Reputation: 1740
I have a dataframe that looks like this:
Var1 Var2 Var3
100 B 15
200 A 16
700 A 13
500 C 10
This is just preview data, in fact it has 10000+ rows.
I am doing the following:
data %>%
group_by(Var2) %>%
mutate(Tercile = fabricatr::split_quantile(Var3, 3)) %>%
group_by(Var2, Tercile) %>%
summarise(Var1 = mean(Var1))
This results in a following error message:
The `x` argument provided to quantile split must be non-null and length at least 2.
As far as I understand, this means that for some values of Var2
there is only 1 unique value of Var3
and the tercile split cannot be accomplished. My first question is: Is this interpretation correct? I am confused by the part that says "length at least 2"

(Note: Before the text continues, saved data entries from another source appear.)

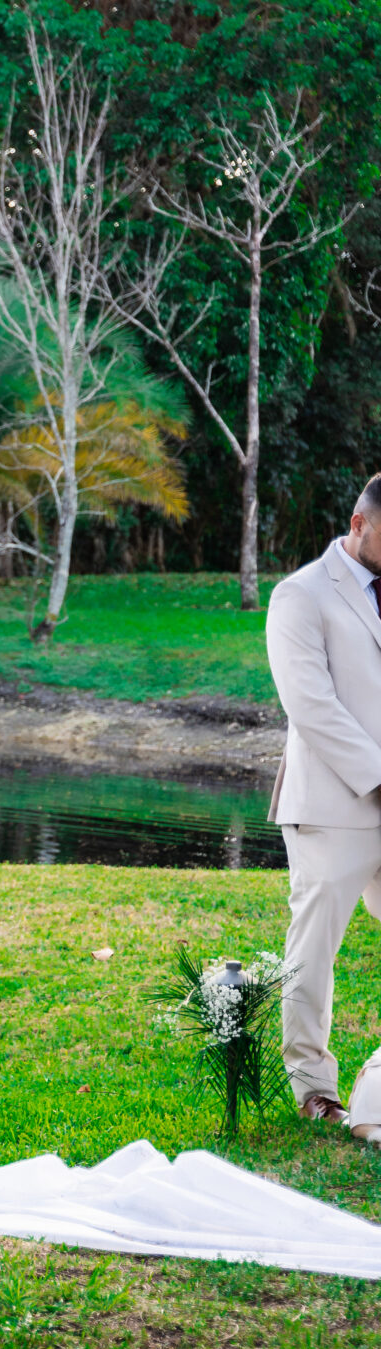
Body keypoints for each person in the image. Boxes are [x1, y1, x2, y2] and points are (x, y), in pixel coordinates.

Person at [266, 473, 381, 1144]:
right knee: (316, 948)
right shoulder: (300, 595)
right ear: (358, 523)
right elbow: (311, 705)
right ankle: (315, 1089)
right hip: (333, 805)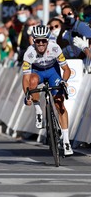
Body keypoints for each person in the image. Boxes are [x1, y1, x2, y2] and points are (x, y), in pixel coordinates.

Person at [22, 25, 73, 156]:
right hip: (37, 72)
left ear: (48, 40)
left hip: (52, 72)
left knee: (59, 103)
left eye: (43, 40)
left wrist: (64, 81)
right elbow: (26, 78)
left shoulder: (55, 48)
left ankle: (66, 140)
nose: (40, 44)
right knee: (32, 81)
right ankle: (38, 110)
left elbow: (66, 69)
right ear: (33, 41)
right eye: (37, 41)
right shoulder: (29, 53)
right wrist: (27, 94)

because I expect that length should be at least 3 to perform a tercile split, right?
If the interpretation is correct, my second question is: How to automate the exclusion of such cases? I don't have nearly enough time to go through some 300 values of Var2 and examine the values of Var3. I need a coding solution that excludes such levels of Var2, so that the error mentioned previously doesn't appear.
Upvotes: 1
Views: 95
Reputation: 388982
As the error message says split_quantile
needs a vector of at least length 2 we can remove the groups which has rows less than 2 and then apply the function?
library(dplyr)
data %>%
group_by(Var2) %>%
filter(n() >= 2) %>%
mutate(Tercile = fabricatr::split_quantile(Var3, 3)) %>%
group_by(Var2, Tercile) %>%
summarise(Var1 = mean(Var1))
Upvotes: 1